**Task details:**
In full and word for word, give the records again.

(Saved data entries)
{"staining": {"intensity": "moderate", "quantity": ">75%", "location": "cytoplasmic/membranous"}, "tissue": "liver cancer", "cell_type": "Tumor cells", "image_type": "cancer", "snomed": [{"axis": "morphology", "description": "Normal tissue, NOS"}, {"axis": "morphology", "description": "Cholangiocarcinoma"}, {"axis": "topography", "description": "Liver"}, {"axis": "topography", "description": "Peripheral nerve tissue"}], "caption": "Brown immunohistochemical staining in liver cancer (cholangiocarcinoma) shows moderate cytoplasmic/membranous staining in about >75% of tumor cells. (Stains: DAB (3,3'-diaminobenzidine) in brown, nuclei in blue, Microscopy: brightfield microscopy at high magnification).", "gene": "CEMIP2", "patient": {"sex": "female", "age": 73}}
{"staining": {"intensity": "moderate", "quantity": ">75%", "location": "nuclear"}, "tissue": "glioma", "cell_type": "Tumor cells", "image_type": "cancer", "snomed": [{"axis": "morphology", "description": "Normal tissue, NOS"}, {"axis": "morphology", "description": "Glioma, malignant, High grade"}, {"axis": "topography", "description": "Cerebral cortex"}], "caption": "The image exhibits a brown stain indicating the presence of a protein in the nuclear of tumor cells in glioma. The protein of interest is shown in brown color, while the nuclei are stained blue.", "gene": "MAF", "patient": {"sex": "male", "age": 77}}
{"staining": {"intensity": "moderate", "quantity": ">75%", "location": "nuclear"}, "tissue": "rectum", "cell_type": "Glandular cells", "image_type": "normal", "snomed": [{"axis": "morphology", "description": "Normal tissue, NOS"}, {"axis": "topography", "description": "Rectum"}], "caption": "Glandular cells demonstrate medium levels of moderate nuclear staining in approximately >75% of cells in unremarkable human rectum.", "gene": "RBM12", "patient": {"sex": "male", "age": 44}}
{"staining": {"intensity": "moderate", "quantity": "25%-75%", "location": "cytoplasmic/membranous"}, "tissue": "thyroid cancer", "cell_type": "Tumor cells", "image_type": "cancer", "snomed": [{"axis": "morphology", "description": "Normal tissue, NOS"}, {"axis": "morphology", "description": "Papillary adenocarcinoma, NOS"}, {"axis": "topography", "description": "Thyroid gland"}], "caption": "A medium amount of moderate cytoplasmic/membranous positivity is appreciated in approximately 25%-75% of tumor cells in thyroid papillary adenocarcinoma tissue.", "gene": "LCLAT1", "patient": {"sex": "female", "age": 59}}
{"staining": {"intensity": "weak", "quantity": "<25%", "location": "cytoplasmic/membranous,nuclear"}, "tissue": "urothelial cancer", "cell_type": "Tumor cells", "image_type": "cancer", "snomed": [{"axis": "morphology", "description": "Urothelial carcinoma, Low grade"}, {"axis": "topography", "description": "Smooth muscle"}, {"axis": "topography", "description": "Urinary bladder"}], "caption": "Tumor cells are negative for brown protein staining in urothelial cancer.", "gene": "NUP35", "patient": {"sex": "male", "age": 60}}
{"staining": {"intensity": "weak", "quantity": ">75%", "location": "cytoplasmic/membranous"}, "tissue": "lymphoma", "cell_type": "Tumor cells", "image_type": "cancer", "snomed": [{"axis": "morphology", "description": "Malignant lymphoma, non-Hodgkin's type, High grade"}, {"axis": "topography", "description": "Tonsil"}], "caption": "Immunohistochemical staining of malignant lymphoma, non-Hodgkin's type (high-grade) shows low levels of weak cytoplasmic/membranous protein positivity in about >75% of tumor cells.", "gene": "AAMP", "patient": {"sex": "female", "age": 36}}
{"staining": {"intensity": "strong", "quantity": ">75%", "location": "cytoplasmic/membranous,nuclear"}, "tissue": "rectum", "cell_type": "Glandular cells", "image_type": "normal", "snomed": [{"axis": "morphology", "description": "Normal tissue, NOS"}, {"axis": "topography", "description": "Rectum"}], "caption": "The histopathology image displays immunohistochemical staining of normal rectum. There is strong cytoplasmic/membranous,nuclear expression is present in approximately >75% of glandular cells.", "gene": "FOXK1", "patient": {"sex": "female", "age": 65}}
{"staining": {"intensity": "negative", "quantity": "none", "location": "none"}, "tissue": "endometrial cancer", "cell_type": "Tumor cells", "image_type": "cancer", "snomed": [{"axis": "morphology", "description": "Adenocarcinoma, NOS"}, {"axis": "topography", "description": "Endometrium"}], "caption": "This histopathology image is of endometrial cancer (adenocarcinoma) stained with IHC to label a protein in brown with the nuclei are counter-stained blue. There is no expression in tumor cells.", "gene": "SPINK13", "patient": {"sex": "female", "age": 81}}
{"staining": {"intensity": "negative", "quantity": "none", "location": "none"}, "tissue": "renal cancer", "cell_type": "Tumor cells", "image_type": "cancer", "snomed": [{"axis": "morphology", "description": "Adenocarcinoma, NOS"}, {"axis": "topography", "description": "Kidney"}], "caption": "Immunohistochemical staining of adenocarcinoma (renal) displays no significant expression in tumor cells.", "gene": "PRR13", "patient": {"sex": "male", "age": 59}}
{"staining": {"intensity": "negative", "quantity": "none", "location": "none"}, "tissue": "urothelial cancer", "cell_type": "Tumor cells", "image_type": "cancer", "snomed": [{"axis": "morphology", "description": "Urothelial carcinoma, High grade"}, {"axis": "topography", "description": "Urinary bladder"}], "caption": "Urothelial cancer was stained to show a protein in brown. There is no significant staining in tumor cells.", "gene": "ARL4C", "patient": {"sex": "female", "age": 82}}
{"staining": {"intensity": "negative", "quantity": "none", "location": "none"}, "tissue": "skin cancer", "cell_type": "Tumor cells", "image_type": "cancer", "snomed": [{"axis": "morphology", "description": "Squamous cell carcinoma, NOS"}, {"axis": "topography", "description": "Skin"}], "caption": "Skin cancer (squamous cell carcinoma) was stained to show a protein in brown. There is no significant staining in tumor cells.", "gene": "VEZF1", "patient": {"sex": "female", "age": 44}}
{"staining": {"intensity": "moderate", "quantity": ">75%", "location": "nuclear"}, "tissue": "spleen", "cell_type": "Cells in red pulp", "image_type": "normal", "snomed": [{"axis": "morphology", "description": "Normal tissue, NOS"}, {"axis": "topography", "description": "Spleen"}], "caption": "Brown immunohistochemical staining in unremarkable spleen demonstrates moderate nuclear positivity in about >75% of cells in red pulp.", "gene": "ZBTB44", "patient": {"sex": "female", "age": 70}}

**Answer section:**
{"staining": {"intensity": "moderate", "quantity": ">75%", "location": "cytoplasmic/membranous"}, "tissue": "liver cancer", "cell_type": "Tumor cells", "image_type": "cancer", "snomed": [{"axis": "morphology", "description": "Normal tissue, NOS"}, {"axis": "morphology", "description": "Cholangiocarcinoma"}, {"axis": "topography", "description": "Liver"}, {"axis": "topography", "description": "Peripheral nerve tissue"}], "caption": "Brown immunohistochemical staining in liver cancer (cholangiocarcinoma) shows moderate cytoplasmic/membranous staining in about >75% of tumor cells. (Stains: DAB (3,3'-diaminobenzidine) in brown, nuclei in blue, Microscopy: brightfield microscopy at high magnification).", "gene": "CEMIP2", "patient": {"sex": "female", "age": 73}}
{"staining": {"intensity": "moderate", "quantity": ">75%", "location": "nuclear"}, "tissue": "glioma", "cell_type": "Tumor cells", "image_type": "cancer", "snomed": [{"axis": "morphology", "description": "Normal tissue, NOS"}, {"axis": "morphology", "description": "Glioma, malignant, High grade"}, {"axis": "topography", "description": "Cerebral cortex"}], "caption": "The image exhibits a brown stain indicating the presence of a protein in the nuclear of tumor cells in glioma. The protein of interest is shown in brown color, while the nuclei are stained blue.", "gene": "MAF", "patient": {"sex": "male", "age": 77}}
{"staining": {"intensity": "moderate", "quantity": ">75%", "location": "nuclear"}, "tissue": "rectum", "cell_type": "Glandular cells", "image_type": "normal", "snomed": [{"axis": "morphology", "description": "Normal tissue, NOS"}, {"axis": "topography", "description": "Rectum"}], "caption": "Glandular cells demonstrate medium levels of moderate nuclear staining in approximately >75% of cells in unremarkable human rectum.", "gene": "RBM12", "patient": {"sex": "male", "age": 44}}
{"staining": {"intensity": "moderate", "quantity": "25%-75%", "location": "cytoplasmic/membranous"}, "tissue": "thyroid cancer", "cell_type": "Tumor cells", "image_type": "cancer", "snomed": [{"axis": "morphology", "description": "Normal tissue, NOS"}, {"axis": "morphology", "description": "Papillary adenocarcinoma, NOS"}, {"axis": "topography", "description": "Thyroid gland"}], "caption": "A medium amount of moderate cytoplasmic/membranous positivity is appreciated in approximately 25%-75% of tumor cells in thyroid papillary adenocarcinoma tissue.", "gene": "LCLAT1", "patient": {"sex": "female", "age": 59}}
{"staining": {"intensity": "weak", "quantity": "<25%", "location": "cytoplasmic/membranous,nuclear"}, "tissue": "urothelial cancer", "cell_type": "Tumor cells", "image_type": "cancer", "snomed": [{"axis": "morphology", "description": "Urothelial carcinoma, Low grade"}, {"axis": "topography", "description": "Smooth muscle"}, {"axis": "topography", "description": "Urinary bladder"}], "caption": "Tumor cells are negative for brown protein staining in urothelial cancer.", "gene": "NUP35", "patient": {"sex": "male", "age": 60}}
{"staining": {"intensity": "weak", "quantity": ">75%", "location": "cytoplasmic/membranous"}, "tissue": "lymphoma", "cell_type": "Tumor cells", "image_type": "cancer", "snomed": [{"axis": "morphology", "description": "Malignant lymphoma, non-Hodgkin's type, High grade"}, {"axis": "topography", "description": "Tonsil"}], "caption": "Immunohistochemical staining of malignant lymphoma, non-Hodgkin's type (high-grade) shows low levels of weak cytoplasmic/membranous protein positivity in about >75% of tumor cells.", "gene": "AAMP", "patient": {"sex": "female", "age": 36}}
{"staining": {"intensity": "strong", "quantity": ">75%", "location": "cytoplasmic/membranous,nuclear"}, "tissue": "rectum", "cell_type": "Glandular cells", "image_type": "normal", "snomed": [{"axis": "morphology", "description": "Normal tissue, NOS"}, {"axis": "topography", "description": "Rectum"}], "caption": "The histopathology image displays immunohistochemical staining of normal rectum. There is strong cytoplasmic/membranous,nuclear expression is present in approximately >75% of glandular cells.", "gene": "FOXK1", "patient": {"sex": "female", "age": 65}}
{"staining": {"intensity": "negative", "quantity": "none", "location": "none"}, "tissue": "endometrial cancer", "cell_type": "Tumor cells", "image_type": "cancer", "snomed": [{"axis": "morphology", "description": "Adenocarcinoma, NOS"}, {"axis": "topography", "description": "Endometrium"}], "caption": "This histopathology image is of endometrial cancer (adenocarcinoma) stained with IHC to label a protein in brown with the nuclei are counter-stained blue. There is no expression in tumor cells.", "gene": "SPINK13", "patient": {"sex": "female", "age": 81}}
{"staining": {"intensity": "negative", "quantity": "none", "location": "none"}, "tissue": "renal cancer", "cell_type": "Tumor cells", "image_type": "cancer", "snomed": [{"axis": "morphology", "description": "Adenocarcinoma, NOS"}, {"axis": "topography", "description": "Kidney"}], "caption": "Immunohistochemical staining of adenocarcinoma (renal) displays no significant expression in tumor cells.", "gene": "PRR13", "patient": {"sex": "male", "age": 59}}
{"staining": {"intensity": "negative", "quantity": "none", "location": "none"}, "tissue": "urothelial cancer", "cell_type": "Tumor cells", "image_type": "cancer", "snomed": [{"axis": "morphology", "description": "Urothelial carcinoma, High grade"}, {"axis": "topography", "description": "Urinary bladder"}], "caption": "Urothelial cancer was stained to show a protein in brown. There is no significant staining in tumor cells.", "gene": "ARL4C", "patient": {"sex": "female", "age": 82}}
{"staining": {"intensity": "negative", "quantity": "none", "location": "none"}, "tissue": "skin cancer", "cell_type": "Tumor cells", "image_type": "cancer", "snomed": [{"axis": "morphology", "description": "Squamous cell carcinoma, NOS"}, {"axis": "topography", "description": "Skin"}], "caption": "Skin cancer (squamous cell carcinoma) was stained to show a protein in brown. There is no significant staining in tumor cells.", "gene": "VEZF1", "patient": {"sex": "female", "age": 44}}
{"staining": {"intensity": "moderate", "quantity": ">75%", "location": "nuclear"}, "tissue": "spleen", "cell_type": "Cells in red pulp", "image_type": "normal", "snomed": [{"axis": "morphology", "description": "Normal tissue, NOS"}, {"axis": "topography", "description": "Spleen"}], "caption": "Brown immunohistochemical staining in unremarkable spleen demonstrates moderate nuclear positivity in about >75% of cells in red pulp.", "gene": "ZBTB44", "patient": {"sex": "female", "age": 70}}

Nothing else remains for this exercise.